-- Start of SUPPLIED TEXT --

Is there a more versatile writer than Neil Gaiman? People used to say this sort of thing about Stephen King but the past 10 years has seen the rise and rise of this multi-talented British-born, Minnesota-based writer. Journalism, book reviewing, comics, graphic novels, award-winning literary novels, screenplays for TV and movies, short stories and poetry, and children books too – there’s no genre he can’t embrace and master, and that includes blogging and twittering.
Once again, he’s the man of the moment thanks to the just-released animated movie version of Coraline and The Graveyard Book picking up the Newbery Medal for children’s literature. Gaiman used to have what people called a ‘cult’ following – now he simply has a huge worldwide following.
Everything Gaiman touches turns to gold. The Graveyard Book, a story about an orphan called Bod adopted by the inhabitants of a graveyard, is a tribute to Rudyard Kipling ’s The Jungle Book and appeals to far more people than children and teenagers – it was AbeBooks’ bestselling signed book in January 2008.
To his early fan base, Gaiman is most famous for his Sandman comics but he has been writing novels since 1990 when he co-authored Good Omens with Terry Pratchett. Neverwhere, an underground fantasy adventure beneath London’s streets, followed in 1996 after first emerging as a BBC TV series. In 2001, American Gods, a fantasy novel combining Americana and mythology, turned him into a literary heavy-hitter with huge worldwide sales and his 2005 release, Anansi Boys, used similar themes and showed American Gods was no fluke.

-- End of SUPPLIED TEXT --
-- Start of DATA FOR PROCESSING --

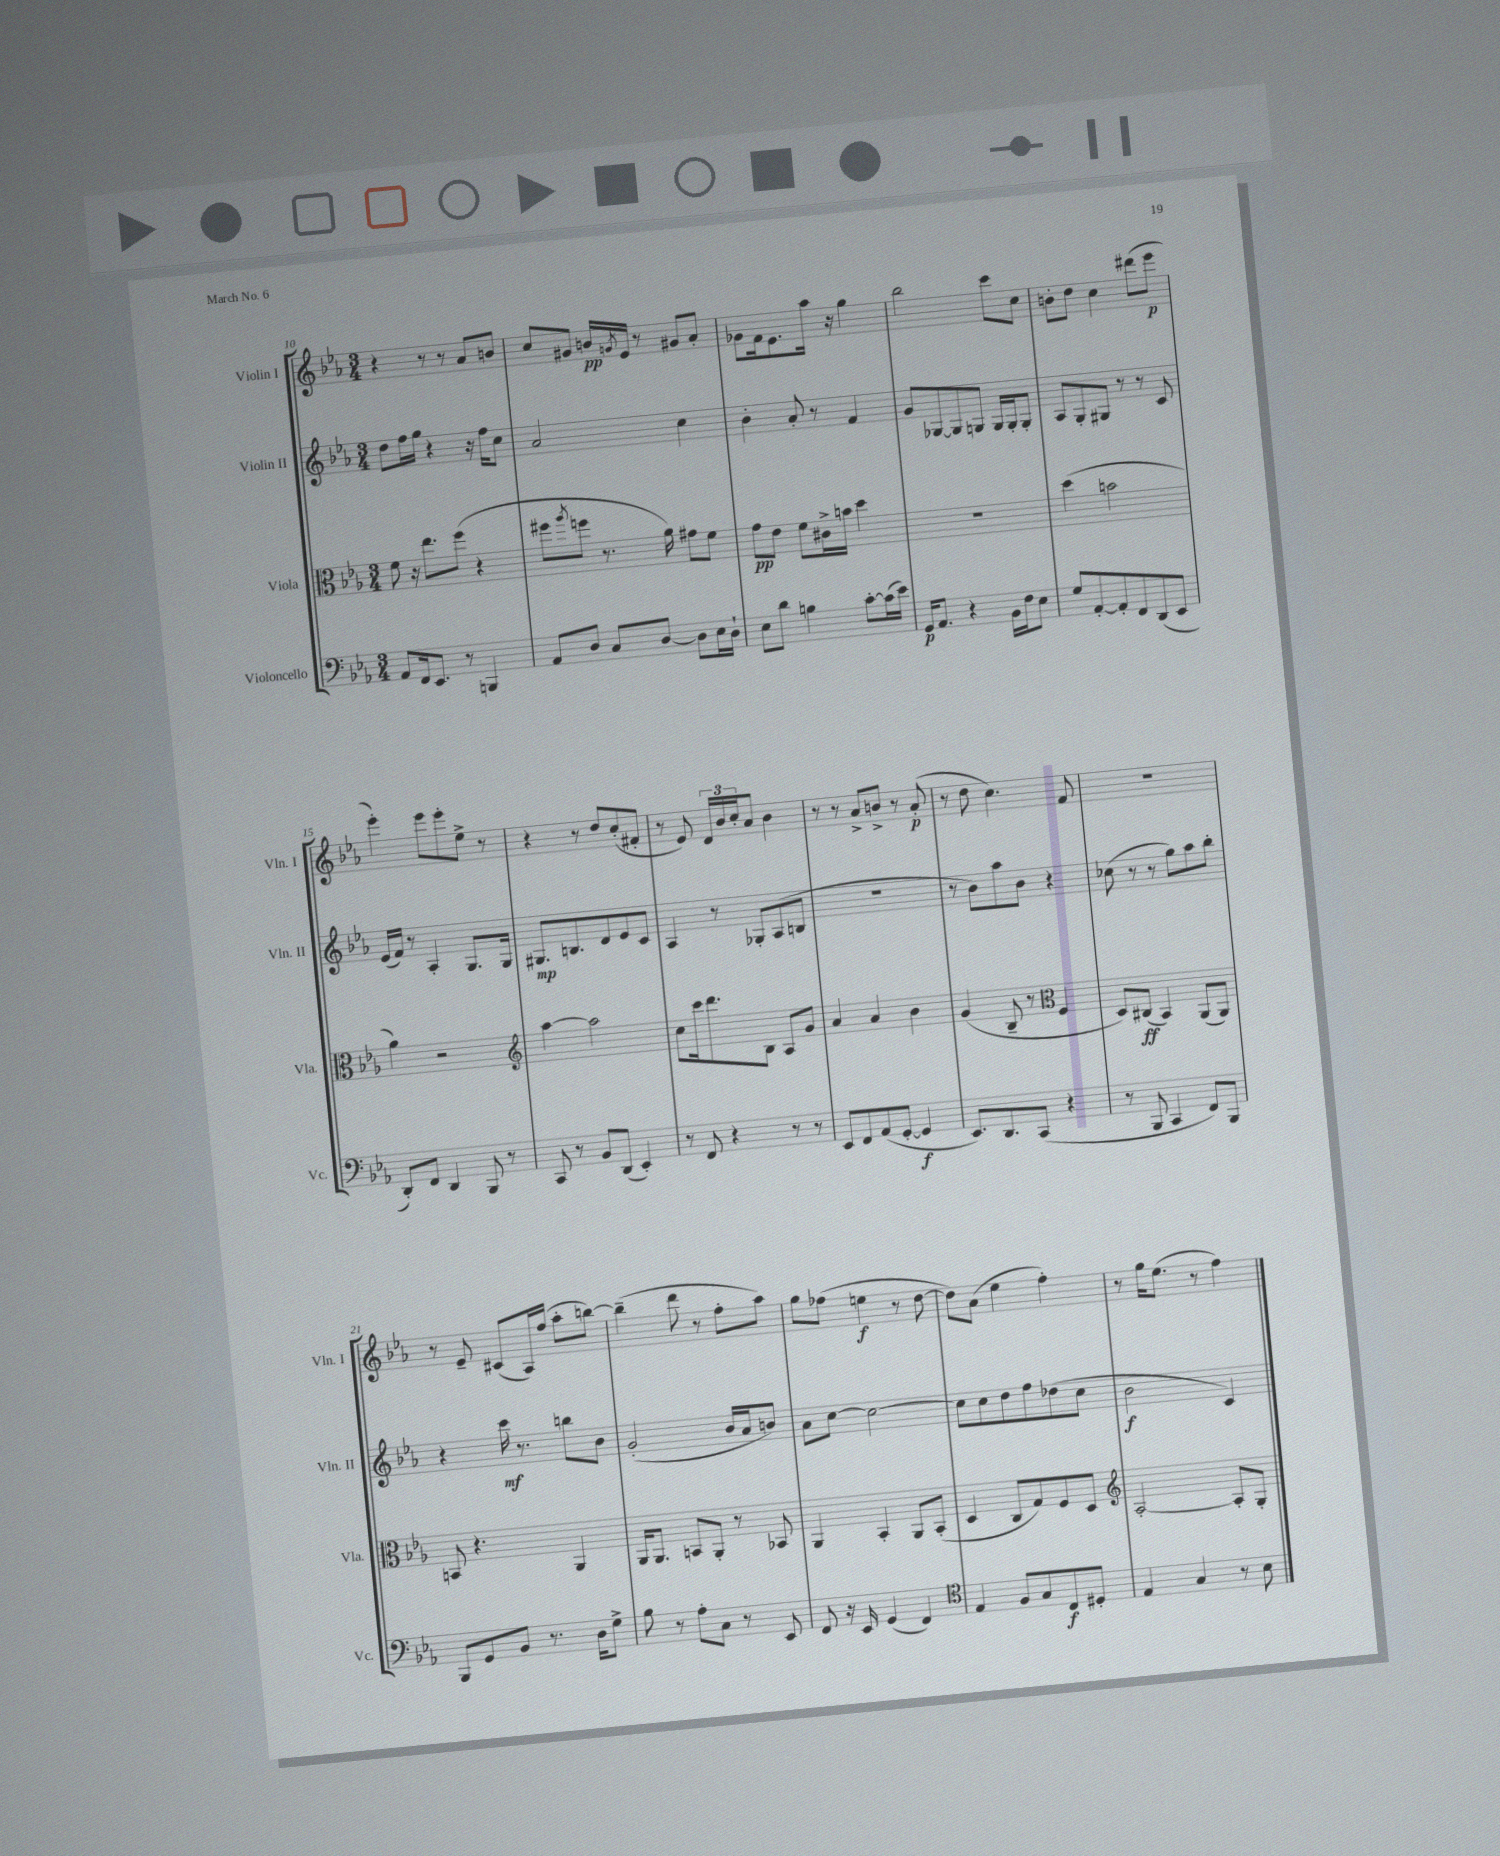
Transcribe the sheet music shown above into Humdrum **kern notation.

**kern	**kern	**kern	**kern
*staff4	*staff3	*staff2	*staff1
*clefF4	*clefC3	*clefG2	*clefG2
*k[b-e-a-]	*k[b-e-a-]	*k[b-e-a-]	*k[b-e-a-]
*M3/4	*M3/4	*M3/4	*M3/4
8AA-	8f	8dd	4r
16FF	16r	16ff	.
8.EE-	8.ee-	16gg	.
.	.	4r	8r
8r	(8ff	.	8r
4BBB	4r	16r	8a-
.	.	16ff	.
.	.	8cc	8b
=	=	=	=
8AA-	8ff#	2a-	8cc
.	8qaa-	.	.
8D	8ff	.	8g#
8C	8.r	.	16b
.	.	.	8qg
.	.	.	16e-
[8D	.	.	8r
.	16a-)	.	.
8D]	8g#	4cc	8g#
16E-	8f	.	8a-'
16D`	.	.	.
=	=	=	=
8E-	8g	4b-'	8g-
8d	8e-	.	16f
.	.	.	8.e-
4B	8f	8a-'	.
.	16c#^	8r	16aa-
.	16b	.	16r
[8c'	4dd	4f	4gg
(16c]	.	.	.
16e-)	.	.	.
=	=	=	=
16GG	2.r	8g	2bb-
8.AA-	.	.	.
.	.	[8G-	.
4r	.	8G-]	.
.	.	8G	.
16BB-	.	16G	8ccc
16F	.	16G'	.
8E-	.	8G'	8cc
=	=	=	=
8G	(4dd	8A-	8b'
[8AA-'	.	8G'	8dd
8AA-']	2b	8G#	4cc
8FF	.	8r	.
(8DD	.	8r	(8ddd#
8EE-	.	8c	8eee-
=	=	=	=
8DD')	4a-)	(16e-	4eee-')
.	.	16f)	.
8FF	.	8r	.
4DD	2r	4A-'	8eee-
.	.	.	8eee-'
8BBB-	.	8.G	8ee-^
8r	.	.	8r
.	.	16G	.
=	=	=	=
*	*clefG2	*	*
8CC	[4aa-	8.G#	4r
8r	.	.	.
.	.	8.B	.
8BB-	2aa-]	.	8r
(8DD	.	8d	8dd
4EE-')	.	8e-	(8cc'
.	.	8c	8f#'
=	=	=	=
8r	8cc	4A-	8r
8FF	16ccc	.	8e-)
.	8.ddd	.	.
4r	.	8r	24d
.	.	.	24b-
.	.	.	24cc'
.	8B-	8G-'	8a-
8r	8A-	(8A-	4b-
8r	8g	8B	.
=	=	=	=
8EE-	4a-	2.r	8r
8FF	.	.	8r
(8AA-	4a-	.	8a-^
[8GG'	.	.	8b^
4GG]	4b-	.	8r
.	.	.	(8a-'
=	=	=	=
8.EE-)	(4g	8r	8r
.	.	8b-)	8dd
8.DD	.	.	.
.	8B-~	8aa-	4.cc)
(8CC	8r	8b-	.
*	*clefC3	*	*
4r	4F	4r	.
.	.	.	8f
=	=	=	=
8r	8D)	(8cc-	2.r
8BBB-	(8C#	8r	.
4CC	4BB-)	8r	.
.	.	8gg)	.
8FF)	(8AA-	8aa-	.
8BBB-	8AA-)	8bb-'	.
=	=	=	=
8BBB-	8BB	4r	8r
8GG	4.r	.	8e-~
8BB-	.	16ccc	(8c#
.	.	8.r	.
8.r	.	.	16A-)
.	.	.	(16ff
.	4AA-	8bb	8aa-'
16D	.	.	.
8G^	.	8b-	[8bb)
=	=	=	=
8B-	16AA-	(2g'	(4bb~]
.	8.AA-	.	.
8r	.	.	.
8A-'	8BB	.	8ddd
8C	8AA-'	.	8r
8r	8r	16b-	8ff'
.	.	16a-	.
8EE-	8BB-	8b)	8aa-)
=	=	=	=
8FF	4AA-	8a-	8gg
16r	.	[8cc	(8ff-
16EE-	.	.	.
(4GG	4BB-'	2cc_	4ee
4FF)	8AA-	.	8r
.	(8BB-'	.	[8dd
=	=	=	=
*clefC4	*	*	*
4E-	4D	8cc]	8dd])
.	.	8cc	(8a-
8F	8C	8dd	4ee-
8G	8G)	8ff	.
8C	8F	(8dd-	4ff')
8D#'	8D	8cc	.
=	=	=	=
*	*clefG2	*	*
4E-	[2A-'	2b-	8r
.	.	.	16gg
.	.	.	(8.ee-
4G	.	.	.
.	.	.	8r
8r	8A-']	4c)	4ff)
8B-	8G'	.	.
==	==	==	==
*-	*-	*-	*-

-- End of DATA FOR PROCESSING --

[REQUIREMENTS]
(a) Turn the paragraph of the Neil Gaiman text beginning "To his early fan base" into a short list that keeps its main facts.
(b) How many lines of the records contain the string "kern"? Case counts. Reply with the number only.

[EXERCISE ANSWERS]
(a)
- Early fans know Gaiman best for his Sandman comics.
- He has written novels since 1990, starting with Good Omens, co-authored with Terry Pratchett.
- Neverwhere (1996), an underground fantasy adventure beneath London's streets, first appeared as a BBC TV series.
- American Gods (2001), a fantasy novel combining Americana and mythology, made him a literary heavy-hitter with huge worldwide sales.
- Anansi Boys (2005) used similar themes and showed American Gods was no fluke.

(b) 2